[Semantic Scholar] – [Code] – [Tweet] – [Video] – [Slide]
Change Logs:
- 2023-10-05: First draft. This paper appears at EACL 2023; it is dated 2204.08952. The code is not released.
Overview
Paraphrasing and back-translation methods are only applicable for texts that are not sensitive to changes in texts. However, the privacy policies could convey wildly different meanings for small differences in the texts; this makes these two techniques less applicable to the problem being studied.
Method
The authors propose a coarse-to-fine architecture for retrieval-based data augmentation. It consists of an ensemble of retrieval and filter models; these models include (1) regular BERT, (2) PBERT, a BERT fine-tuned with MLM objective on the privacy policies, and (3) the PBERT fine-tuned with SimCSE.

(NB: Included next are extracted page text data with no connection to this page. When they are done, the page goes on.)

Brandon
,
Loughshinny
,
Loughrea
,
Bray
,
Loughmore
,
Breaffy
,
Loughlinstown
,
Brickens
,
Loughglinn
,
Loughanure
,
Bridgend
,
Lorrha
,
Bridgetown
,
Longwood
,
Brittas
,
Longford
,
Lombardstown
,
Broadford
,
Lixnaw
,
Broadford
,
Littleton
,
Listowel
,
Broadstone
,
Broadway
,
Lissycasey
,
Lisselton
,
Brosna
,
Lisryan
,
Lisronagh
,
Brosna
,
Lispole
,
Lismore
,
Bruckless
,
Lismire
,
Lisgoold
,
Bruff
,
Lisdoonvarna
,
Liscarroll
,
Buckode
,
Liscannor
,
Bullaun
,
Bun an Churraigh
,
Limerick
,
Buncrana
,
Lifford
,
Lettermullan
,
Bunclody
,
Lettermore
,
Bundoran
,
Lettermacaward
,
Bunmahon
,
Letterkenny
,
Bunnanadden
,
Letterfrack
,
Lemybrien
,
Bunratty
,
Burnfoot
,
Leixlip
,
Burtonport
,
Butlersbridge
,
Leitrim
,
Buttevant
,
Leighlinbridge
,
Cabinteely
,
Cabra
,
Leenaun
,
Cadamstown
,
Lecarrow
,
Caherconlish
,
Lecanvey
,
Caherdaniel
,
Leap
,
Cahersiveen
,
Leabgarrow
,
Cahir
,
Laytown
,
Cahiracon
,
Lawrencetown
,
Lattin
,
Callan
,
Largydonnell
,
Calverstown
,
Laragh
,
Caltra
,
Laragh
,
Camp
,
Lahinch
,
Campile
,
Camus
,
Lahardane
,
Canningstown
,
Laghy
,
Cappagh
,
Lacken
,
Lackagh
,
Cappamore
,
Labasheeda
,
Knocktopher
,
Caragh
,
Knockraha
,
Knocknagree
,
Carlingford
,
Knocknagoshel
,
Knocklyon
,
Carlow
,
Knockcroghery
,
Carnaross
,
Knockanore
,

- Retrieval Model (Bi-Encoder): This is a typical structure proposed in [1].
- Filter Model (Cross-Encoder): This is indeed a text classification model that takes the query, retrieved sentence pair and return a binary decision.
Note that
- The retrieval model and filter model are trained separately; they are not jointly trained in this work.
- The ensemble here is more like three systems working in parallel and aggregating the collected sentences altogether at last.
During inference, the top-k retrieved samples are filtered by the trained filter model. The aggregated retrieved texts are combined with original dataset to fine-tune the privacy QA model.
Reference
- Dense Passage Retrieval for Open-Domain Question Answering (Karpukhin et al., EMNLP 2020) and HuggingFace.